Cuando los gigantes tecnológicos nos advierten de que hay que regular los MLG para que esto no ocurra es porque saben lo que puede ocurrir y ya tienen la solución: implantarnos un chip digital a cada uno de nosotros para poder saber si es un humano o una máquina con quién interactuamos. Los que se nieguen quedarán fuera del sistema totalitario. Fíjense que el debate para la regulación de las IAs en la Comisión Europea ya plantea poner una etiqueta a los contenidos generados por éstas. El siguiente paso es que nos implantemos un chip.
Ojalá la hipótesis manejada sea falsa, pero el mundo que se perfila no es nada halagüeño. Los científicos del lenguaje pasaron desde la década de 1960 hasta los primeros años del siglo XXI intentando enseñar a leer a los ordenadores.

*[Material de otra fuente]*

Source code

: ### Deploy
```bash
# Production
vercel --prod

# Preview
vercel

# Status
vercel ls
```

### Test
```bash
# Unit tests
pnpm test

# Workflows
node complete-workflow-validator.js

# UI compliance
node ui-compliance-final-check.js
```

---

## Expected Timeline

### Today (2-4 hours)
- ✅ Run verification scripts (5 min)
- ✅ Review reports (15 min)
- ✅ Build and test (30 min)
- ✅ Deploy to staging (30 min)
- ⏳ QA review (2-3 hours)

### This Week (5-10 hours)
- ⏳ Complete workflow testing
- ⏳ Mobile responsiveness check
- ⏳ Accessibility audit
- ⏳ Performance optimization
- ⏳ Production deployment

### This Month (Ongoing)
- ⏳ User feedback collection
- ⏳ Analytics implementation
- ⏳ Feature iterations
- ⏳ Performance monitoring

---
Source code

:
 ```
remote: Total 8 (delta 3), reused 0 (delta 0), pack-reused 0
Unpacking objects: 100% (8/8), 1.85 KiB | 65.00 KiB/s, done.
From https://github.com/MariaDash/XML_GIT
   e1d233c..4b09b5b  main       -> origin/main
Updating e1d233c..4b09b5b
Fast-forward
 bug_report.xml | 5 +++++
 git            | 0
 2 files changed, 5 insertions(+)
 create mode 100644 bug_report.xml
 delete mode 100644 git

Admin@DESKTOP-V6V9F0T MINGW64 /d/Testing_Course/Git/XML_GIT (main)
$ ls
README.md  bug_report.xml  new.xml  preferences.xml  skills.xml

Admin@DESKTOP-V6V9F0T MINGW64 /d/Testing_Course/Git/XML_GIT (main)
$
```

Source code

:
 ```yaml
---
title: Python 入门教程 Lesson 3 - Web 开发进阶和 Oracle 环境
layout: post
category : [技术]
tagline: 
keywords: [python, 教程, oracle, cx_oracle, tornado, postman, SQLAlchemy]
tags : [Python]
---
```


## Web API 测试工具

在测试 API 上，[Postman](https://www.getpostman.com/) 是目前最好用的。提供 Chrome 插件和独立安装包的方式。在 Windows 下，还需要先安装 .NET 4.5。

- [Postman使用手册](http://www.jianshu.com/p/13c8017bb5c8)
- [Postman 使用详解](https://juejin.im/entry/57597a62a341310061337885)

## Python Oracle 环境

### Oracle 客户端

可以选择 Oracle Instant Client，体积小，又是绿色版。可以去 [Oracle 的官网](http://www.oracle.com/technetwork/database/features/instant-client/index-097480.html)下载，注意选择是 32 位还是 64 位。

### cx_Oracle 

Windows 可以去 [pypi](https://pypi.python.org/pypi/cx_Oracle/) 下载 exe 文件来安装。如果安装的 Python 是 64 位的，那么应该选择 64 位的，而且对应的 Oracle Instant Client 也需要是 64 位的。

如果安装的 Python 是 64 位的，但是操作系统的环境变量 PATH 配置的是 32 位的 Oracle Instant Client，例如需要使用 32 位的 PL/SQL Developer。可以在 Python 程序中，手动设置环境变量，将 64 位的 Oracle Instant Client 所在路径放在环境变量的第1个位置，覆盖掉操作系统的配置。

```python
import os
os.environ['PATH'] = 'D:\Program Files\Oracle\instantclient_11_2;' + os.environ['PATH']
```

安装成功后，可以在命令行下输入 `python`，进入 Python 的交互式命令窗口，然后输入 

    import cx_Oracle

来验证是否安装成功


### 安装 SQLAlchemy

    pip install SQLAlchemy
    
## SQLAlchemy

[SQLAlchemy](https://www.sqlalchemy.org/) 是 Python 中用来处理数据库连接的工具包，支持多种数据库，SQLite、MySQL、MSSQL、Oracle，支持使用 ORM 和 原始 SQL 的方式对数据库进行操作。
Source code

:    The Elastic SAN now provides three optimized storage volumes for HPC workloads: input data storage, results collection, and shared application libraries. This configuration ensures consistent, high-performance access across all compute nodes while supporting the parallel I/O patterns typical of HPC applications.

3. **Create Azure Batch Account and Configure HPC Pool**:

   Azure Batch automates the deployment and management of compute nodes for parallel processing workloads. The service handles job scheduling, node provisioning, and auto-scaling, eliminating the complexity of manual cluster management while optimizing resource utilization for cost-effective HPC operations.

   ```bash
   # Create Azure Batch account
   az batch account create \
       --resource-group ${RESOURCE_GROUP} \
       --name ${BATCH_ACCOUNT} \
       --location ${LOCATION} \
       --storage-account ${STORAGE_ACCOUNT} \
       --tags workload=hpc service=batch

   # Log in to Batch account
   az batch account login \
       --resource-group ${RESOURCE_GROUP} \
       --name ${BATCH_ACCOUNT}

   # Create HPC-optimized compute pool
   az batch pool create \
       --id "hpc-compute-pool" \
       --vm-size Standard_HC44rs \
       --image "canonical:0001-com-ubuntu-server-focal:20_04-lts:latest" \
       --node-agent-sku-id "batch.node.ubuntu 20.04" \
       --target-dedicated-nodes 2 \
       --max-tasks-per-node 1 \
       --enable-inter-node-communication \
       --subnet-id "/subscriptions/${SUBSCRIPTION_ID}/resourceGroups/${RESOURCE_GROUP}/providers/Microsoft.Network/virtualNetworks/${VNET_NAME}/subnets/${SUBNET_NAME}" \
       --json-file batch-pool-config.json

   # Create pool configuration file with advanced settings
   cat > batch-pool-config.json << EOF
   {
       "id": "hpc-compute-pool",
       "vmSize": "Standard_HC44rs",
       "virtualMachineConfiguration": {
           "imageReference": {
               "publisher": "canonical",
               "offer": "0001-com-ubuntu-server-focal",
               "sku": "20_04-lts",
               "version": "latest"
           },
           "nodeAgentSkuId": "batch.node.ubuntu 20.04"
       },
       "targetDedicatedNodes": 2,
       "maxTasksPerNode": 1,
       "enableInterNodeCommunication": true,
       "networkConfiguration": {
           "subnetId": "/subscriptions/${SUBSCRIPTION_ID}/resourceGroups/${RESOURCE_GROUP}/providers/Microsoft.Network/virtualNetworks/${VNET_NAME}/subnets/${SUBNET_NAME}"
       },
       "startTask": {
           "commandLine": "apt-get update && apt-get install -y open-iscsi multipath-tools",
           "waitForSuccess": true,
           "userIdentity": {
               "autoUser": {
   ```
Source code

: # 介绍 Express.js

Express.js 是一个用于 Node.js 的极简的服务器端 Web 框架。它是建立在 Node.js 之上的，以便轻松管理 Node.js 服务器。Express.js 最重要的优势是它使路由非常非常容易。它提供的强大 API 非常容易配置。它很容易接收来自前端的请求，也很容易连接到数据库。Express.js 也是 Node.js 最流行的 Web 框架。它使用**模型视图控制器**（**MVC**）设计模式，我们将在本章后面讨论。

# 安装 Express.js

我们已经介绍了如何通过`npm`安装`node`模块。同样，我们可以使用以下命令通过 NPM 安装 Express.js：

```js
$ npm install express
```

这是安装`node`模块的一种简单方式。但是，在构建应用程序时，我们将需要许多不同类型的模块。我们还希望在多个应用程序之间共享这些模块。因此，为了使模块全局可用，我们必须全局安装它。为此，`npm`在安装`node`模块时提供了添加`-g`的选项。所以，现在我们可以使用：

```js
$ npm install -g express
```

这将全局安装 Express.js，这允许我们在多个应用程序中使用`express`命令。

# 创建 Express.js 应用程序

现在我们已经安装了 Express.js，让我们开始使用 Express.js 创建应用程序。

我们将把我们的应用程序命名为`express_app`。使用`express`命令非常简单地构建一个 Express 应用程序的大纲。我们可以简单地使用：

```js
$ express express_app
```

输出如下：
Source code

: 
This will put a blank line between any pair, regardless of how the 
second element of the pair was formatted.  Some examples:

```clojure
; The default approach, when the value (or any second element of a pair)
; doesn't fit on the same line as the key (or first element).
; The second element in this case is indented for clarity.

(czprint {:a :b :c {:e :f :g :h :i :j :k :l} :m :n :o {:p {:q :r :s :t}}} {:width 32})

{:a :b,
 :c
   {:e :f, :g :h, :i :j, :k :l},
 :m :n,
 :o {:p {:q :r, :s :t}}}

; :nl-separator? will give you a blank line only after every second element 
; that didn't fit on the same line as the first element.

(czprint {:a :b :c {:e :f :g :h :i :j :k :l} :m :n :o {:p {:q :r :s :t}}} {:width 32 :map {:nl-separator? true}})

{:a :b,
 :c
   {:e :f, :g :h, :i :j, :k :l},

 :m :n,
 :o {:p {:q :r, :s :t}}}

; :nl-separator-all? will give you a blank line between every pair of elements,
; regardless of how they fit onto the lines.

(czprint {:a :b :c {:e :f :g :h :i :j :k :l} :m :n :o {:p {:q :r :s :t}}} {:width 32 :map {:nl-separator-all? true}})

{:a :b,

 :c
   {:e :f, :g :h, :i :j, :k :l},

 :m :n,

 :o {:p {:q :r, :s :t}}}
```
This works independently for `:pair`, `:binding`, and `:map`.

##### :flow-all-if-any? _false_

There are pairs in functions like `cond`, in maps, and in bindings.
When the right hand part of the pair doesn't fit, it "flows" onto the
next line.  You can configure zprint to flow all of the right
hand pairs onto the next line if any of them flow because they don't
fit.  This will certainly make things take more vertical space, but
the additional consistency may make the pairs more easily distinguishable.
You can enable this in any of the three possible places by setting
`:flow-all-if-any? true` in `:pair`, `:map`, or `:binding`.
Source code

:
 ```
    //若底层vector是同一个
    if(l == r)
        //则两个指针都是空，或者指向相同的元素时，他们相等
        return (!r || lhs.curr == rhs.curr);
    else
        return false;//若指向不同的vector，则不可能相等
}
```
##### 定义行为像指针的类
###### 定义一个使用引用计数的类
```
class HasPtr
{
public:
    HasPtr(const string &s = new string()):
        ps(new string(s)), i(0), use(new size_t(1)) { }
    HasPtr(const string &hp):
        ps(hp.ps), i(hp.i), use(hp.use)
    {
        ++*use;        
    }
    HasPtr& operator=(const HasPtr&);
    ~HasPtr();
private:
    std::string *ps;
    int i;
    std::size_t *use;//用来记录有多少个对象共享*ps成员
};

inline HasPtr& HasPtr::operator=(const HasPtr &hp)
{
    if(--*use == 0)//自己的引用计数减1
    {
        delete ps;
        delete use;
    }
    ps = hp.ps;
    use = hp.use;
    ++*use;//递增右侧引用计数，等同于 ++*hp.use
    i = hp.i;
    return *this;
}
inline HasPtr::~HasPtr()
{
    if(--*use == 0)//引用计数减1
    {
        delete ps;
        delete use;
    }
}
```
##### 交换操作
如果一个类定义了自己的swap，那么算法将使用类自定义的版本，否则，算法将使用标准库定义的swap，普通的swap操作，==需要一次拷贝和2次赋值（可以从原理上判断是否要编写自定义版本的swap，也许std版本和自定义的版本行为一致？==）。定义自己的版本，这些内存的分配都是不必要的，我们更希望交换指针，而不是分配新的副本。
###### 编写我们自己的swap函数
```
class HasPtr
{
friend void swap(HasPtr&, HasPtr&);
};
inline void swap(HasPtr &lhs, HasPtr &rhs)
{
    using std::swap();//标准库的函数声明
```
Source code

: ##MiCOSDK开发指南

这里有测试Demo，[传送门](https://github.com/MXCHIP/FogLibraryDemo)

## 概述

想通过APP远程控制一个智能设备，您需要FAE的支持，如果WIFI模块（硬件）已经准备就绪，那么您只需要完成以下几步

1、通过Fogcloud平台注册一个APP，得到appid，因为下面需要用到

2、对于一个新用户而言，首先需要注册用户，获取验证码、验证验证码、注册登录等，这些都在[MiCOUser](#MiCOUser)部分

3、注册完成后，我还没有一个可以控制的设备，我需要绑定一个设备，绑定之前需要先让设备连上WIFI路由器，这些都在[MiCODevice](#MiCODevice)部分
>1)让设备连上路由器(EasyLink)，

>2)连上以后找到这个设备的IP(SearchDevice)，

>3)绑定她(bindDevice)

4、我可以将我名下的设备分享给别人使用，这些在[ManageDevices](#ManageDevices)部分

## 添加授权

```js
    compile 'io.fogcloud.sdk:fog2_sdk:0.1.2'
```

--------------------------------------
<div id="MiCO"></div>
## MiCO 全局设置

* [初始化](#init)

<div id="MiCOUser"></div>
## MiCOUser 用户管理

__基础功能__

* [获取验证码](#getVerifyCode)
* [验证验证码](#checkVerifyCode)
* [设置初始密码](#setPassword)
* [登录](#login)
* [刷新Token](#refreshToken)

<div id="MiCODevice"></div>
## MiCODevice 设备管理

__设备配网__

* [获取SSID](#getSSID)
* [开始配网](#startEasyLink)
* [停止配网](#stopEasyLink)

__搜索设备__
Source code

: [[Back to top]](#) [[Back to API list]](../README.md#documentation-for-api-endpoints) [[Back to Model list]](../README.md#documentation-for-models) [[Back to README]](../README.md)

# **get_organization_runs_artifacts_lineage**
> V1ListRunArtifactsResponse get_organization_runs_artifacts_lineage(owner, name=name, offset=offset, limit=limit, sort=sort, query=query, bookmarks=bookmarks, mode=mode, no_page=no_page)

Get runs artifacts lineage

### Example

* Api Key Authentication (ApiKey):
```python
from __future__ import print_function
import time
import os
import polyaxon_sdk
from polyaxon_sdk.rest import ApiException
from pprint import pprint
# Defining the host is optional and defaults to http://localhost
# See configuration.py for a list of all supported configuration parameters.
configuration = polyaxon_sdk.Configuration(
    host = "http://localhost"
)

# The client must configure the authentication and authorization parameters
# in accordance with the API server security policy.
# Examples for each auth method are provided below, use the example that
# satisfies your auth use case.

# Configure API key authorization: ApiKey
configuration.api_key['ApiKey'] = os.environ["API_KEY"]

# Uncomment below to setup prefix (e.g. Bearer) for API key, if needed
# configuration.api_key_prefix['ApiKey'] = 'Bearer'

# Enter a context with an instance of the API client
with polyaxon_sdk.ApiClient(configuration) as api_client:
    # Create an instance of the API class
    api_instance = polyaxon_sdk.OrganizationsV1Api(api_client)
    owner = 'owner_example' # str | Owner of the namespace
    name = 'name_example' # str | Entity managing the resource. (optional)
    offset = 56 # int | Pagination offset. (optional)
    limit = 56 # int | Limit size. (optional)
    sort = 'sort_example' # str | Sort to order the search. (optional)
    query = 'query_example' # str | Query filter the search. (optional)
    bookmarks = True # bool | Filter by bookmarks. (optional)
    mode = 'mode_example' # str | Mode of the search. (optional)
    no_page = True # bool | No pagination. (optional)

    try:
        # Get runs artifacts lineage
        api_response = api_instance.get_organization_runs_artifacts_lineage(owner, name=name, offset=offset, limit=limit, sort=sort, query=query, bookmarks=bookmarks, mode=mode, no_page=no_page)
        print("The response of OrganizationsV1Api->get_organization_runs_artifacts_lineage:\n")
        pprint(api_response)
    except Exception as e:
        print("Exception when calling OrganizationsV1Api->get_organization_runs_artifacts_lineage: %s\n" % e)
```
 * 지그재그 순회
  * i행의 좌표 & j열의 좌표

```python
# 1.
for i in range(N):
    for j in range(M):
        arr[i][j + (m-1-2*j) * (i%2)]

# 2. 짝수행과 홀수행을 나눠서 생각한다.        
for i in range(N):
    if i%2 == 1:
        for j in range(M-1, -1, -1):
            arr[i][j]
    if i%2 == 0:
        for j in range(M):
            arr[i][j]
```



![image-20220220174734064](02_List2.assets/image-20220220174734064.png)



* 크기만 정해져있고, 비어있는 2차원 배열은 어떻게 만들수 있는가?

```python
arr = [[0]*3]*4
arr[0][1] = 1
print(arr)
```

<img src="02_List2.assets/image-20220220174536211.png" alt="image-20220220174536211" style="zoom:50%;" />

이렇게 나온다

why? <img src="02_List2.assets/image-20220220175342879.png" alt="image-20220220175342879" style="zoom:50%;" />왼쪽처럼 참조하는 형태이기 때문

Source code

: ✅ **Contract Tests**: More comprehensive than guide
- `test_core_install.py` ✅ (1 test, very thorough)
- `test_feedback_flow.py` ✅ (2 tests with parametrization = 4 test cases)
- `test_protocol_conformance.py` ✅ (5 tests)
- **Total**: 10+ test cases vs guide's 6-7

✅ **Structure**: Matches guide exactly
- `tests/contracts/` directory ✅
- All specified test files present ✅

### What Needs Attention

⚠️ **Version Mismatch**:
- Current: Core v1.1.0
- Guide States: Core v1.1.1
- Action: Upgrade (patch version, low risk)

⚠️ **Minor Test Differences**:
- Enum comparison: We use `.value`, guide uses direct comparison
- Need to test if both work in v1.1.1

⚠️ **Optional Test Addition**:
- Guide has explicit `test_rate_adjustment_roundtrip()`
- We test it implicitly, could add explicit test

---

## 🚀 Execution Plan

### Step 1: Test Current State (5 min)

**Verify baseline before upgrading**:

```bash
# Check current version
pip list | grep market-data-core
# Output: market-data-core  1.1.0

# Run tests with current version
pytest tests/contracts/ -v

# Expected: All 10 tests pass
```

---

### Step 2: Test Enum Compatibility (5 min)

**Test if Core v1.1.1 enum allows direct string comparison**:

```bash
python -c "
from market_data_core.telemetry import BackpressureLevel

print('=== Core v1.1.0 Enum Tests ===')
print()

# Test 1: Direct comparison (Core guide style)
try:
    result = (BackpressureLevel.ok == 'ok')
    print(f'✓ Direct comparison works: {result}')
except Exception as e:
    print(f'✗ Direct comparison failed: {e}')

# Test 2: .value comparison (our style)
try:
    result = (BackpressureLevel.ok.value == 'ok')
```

Programaron definiciones y normas gramaticales en código, pero se encontraron siempre con escollos: cualquier lenguaje tiene excepciones, términos ambiguos, palabras polisémicas, argot e ironía, por lo que la complejidad del lenguaje hacía imposible su codificación. Con internet y las redes sociales todos hemos contribuido a crear trillones de expresiones sobre nuestras vidas, nuestro trabajo, nuestras relaciones de amistad, nuestros demonios y nuestros dioses y al hacerlo, sin darnos cuenta hemos construido el 'Big data', cuyo subproducto son las IAs. Los algoritmos pudieron empezar a estudiar nuestras palabras, nuestras apetencias, aversiones, compararlas con otras y recopilar información sobre su contexto y monitorear nuestra conducta. El 'progreso' ha sido tan rápido que los algoritmos han aprendido nuestros patrones de conducta y saben predecir sobre nuestro siguiente movimiento. En consecuencia, si no ponemos freno ya no podremos diferenciar qué información y creaciones son hechas por humanos o por máquinas, cuáles son verdaderas y cuáles falsas. Al tiempo.